Hooks (Instrument)¶

Hooks are the instrument pillar of OWASP AOS. They are synchronous interception points in the agent loop where a Guardian Agent receives a payload and returns one of three decisions:

Decision	Behavior
`allow`	Continue with the original request.
`deny`	Block the request; the agent receives a denial reason.
`modify`	Continue with the `modifiedRequest` provided by the Guardian.

Joch's gateways implement every standard AOS hook.
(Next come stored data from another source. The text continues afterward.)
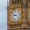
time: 8:51
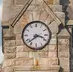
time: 3:38
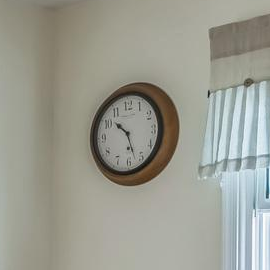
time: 10:27
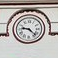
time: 9:22
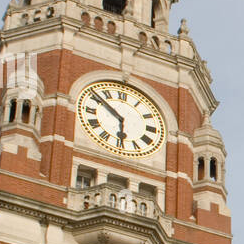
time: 5:51
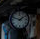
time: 1:47
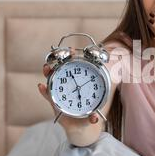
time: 5:56
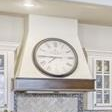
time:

The default Guardian Agent is Joch's policy engine; third-party Guardian Agents can substitute or compose.

Hook surface¶

Hook	Method	Where Joch enforces it
Agent Trigger	`steps/agentTrigger`	Model Router on execution start
Tool Call Request	`steps/toolCallRequest`	Tool Gateway, MCP Gateway
Tool Call Result	`steps/toolCallResult`	Tool Gateway, MCP Gateway
User Message	`steps/message` (role: user)	Model Router
Agent Response	`steps/message` (role: agent)	Model Router
Memory Context Retrieval	`steps/memoryContextRetrieval`	Memory service
Memory Store	`steps/memoryStore`	Memory service
Knowledge Retrieval	`steps/knowledgeRetrieval`	RAG service
MCP Outbound	`protocols/MCP` (outbound)	MCP Gateway
MCP Inbound	`protocols/MCP` (inbound)	MCP Gateway
A2A Send	A2A `send_message`	A2A broker
A2A Stream	A2A `stream_message`	A2A broker
A2A Cancel	A2A `cancel_request`	A2A broker
A2A Get Task	A2A `get_task`	A2A broker
A2A Notification Config	A2A get/set/resubscribe	A2A broker

Wire format¶

Hook calls are JSON-RPC 2.0. Each request carries a method (e.g., steps/toolCallRequest), an id, and a params object containing:

the action-specific payload (trigger, toolCallRequest, toolCallResult, message, memory, knowledgeStep),
a reasoning field for the agent's stated rationale,
a context block with agent, session, turnId, stepId, timestamp, and optional user / organization.

The Guardian responds with an AOSSuccessResponse containing decision (allow / deny / modify), an optional reason, and (for modify) a modifiedRequest.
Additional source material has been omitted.